Where Can We Expect Messaging to Go in 2020?

Christina Warren Zula Summit

There are many different philosophies about where the dynamic mobile space is headed. Christina Warren, Senior Tech Analyst of Mashable, discussed her views in the 2014 Zula Summit, and left the audience wanting more.

Christina started off by saying that there are lots of issues that need to be addressed in the messaging space. First of all, what does messaging look like? There are many comparisons such as mobile versus web, and audio versus video.

Mobile vs. Web

To get a better understanding of where we are now and where we’re headed, we first have to take a step back. Where was messaging 5 years ago? You have to look back to notice what has changed. Messaging now is similar in a lot of ways, and different in other. In the case of mobile versus web, mobile stands out for a few reasons. Mobile apps develop and update faster than desktop apps. It was previously fantastic for a lot to take place in web browsers, but that is now expected in mobile apps.

Many people that pushed for app momentum ended up building more superior web apps, such as Facebook and LinkedIn. Web slowly became a language of its own. In 5 years, it won’t be web versus mobile, it may be both in one.

Emerging Marketing and Cultural Shifts

Messaging has accelerated in the last 5 years, especially in emerging markets. When predicting the future in emerging marketings, it’s safe to assume that the tech we are all using today will be the baseline of what everyone uses around the world regardless of their income.

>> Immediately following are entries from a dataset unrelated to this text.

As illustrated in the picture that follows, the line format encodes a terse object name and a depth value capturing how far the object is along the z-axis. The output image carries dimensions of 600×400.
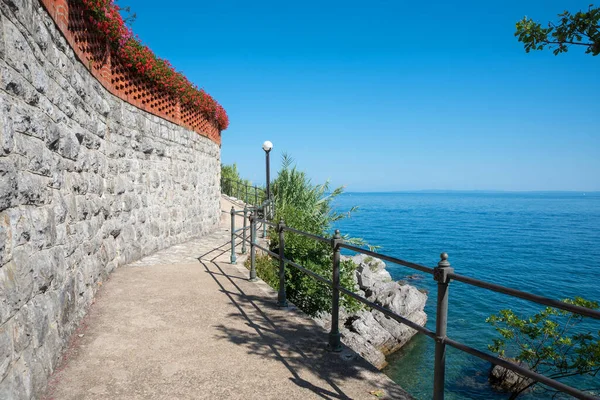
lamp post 13.57
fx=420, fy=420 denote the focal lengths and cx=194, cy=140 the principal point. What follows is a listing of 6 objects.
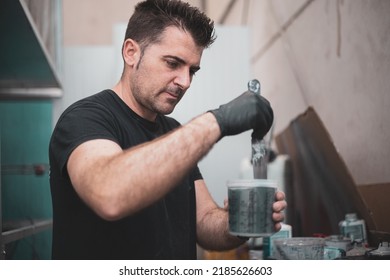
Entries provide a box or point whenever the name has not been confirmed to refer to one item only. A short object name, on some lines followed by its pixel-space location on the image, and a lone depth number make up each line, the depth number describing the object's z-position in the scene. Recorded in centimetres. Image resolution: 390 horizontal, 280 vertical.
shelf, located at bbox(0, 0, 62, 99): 118
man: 79
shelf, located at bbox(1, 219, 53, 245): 108
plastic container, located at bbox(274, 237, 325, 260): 112
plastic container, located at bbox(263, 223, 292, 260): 126
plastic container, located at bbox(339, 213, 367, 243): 126
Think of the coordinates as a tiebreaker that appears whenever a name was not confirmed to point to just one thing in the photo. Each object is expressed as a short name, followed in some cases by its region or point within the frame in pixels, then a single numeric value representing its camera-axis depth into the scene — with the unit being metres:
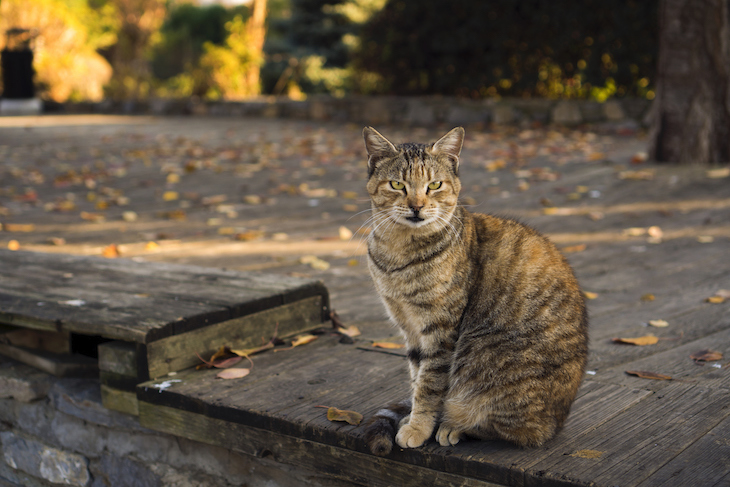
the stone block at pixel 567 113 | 11.80
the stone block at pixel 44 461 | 3.48
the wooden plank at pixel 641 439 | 2.10
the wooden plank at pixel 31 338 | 3.79
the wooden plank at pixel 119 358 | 3.08
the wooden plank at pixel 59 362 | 3.57
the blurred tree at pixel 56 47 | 18.45
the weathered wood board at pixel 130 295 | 3.09
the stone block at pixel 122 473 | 3.23
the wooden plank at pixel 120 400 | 3.11
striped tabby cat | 2.32
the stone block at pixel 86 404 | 3.28
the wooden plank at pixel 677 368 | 2.87
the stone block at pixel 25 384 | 3.51
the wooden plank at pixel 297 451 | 2.38
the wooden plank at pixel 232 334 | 3.07
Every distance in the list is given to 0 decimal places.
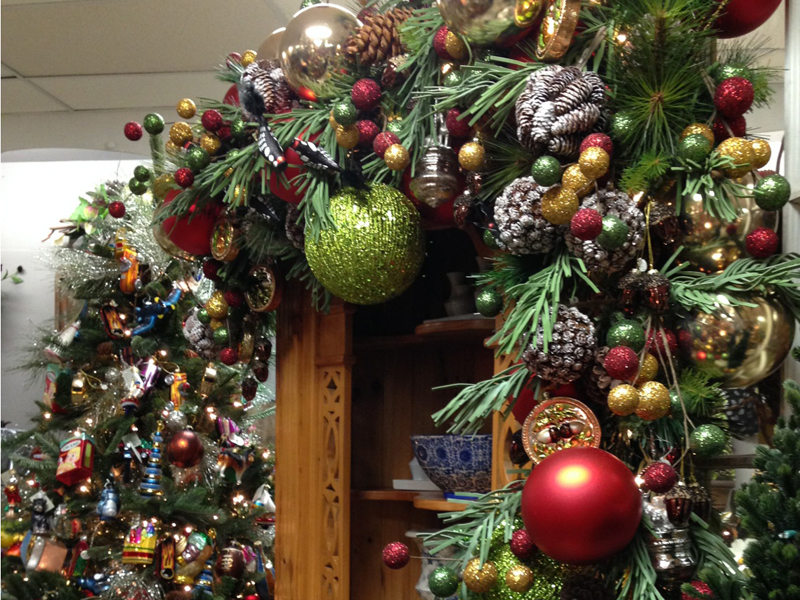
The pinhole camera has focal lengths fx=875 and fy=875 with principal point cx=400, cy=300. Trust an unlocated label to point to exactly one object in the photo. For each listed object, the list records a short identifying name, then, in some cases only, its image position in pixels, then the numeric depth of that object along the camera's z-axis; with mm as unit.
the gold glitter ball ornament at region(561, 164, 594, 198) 981
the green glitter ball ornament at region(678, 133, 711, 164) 964
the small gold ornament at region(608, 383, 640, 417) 912
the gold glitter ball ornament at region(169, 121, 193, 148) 1514
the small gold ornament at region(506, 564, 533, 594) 1007
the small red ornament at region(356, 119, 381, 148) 1272
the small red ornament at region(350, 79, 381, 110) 1251
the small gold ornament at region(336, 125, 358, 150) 1274
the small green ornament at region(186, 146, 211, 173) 1435
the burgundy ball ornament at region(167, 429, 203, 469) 2379
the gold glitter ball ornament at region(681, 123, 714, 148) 991
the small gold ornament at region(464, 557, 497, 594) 1028
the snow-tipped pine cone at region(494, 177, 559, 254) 1022
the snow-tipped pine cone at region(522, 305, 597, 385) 976
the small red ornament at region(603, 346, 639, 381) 915
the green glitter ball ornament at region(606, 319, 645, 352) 952
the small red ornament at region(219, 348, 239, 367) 1543
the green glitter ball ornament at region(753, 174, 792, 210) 934
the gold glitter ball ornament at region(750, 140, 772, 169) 955
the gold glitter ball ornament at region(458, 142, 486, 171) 1120
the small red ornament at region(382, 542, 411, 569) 1117
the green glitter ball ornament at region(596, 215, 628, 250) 938
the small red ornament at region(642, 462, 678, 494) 892
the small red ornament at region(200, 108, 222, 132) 1448
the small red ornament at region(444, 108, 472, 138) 1187
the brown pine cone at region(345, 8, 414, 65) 1294
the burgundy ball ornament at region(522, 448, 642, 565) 886
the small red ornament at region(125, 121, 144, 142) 1594
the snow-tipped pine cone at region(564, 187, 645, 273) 971
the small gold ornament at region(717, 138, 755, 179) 955
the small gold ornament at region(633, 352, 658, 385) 950
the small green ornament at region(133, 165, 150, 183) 1610
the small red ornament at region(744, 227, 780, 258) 965
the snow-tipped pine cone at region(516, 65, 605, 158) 997
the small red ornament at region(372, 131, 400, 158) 1218
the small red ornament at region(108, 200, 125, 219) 1962
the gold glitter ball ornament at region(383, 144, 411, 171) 1189
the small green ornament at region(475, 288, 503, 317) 1122
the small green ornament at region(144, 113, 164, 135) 1622
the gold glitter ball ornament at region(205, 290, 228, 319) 1562
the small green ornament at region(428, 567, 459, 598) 1051
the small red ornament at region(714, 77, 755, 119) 990
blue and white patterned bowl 1416
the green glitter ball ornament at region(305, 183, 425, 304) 1273
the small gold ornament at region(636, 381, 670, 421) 917
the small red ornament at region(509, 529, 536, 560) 1040
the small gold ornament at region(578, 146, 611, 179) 959
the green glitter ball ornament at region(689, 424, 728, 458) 904
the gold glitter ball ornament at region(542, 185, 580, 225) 978
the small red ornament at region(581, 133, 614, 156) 984
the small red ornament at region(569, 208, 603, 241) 928
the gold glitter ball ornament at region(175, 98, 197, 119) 1517
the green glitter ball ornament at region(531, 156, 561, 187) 981
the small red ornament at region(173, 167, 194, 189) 1434
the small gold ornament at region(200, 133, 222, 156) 1462
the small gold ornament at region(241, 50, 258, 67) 1495
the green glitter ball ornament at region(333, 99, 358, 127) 1244
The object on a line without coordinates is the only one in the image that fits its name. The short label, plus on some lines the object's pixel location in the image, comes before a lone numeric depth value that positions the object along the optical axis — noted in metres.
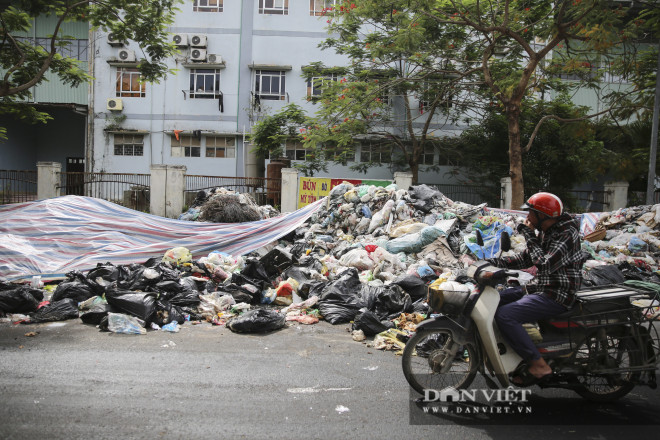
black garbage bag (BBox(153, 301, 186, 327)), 5.56
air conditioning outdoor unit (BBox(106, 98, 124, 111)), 21.39
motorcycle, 3.39
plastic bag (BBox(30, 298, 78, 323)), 5.62
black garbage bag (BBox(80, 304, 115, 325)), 5.52
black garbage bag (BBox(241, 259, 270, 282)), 7.10
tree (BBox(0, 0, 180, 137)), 8.26
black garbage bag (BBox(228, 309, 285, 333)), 5.38
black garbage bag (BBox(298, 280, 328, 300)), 6.66
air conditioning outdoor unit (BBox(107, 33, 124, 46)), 21.14
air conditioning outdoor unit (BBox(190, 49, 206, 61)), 21.22
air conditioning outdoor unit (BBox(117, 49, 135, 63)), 21.23
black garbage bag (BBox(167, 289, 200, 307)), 6.08
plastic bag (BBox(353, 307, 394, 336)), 5.38
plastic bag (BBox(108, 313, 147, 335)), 5.25
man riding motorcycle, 3.34
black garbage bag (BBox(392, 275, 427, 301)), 6.34
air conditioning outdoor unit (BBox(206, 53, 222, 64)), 21.30
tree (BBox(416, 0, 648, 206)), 8.99
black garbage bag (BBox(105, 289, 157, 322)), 5.46
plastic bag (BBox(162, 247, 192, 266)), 7.91
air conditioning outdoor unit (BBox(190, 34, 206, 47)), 21.25
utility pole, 10.70
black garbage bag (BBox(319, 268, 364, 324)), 5.92
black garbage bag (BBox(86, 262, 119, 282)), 6.68
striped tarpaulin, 7.53
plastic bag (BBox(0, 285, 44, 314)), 5.72
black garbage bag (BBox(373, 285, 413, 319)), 5.91
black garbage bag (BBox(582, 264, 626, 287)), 7.27
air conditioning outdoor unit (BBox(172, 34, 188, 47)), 21.12
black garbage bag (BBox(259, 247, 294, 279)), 7.54
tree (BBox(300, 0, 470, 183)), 12.15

We have been communicating through mobile apps, but that doesn’t mean you can’t have parts of the web seeding into it. Emojis (as a way of communication) have become huge across the world. It’s interesting how we returned to communicating with pictures, it’s more fluid to have a convo with emoji than typing things out.

In the latest cultural shift, the device people are central to is their smartphone. When most people go online for the first time, they are doing so through their smartphones. However, the processors can’t get any more faster and screens can’t get any thinner, so we may get back to using larger devices to meet our needs.

Speech Recognition and Wearables

In the last 5 years, speech recognition has gotten very good. This has been commercialized by Siri. Speech recognition has gotten faster, and is available in multiple languages. We can expect improvements in terms of more languages and recognizing speech impediments. These improvements will have to be low power and still ensure high battery life for the phone.

Wearable technology will also play a big role in the way we give and receive communication. People at work already expect you to always be available and connected. You’re expected to respond to messages if you’re not doing something else, or at least acknowledge that the message has been seen.

Audio vs. Video

In audio versus video, video might change the least. This is because have concerns over battery life, and cloud storage. The amount of space high resolution videos take up is increasing. All content may not be 4K in the next 5 years because the structure isn’t presently set up to accommodate. It will be interesting to see more video messaging. Many people mostly communicate using video chat services such as Facetime, so that may just be the default way that future generations communicate with one another.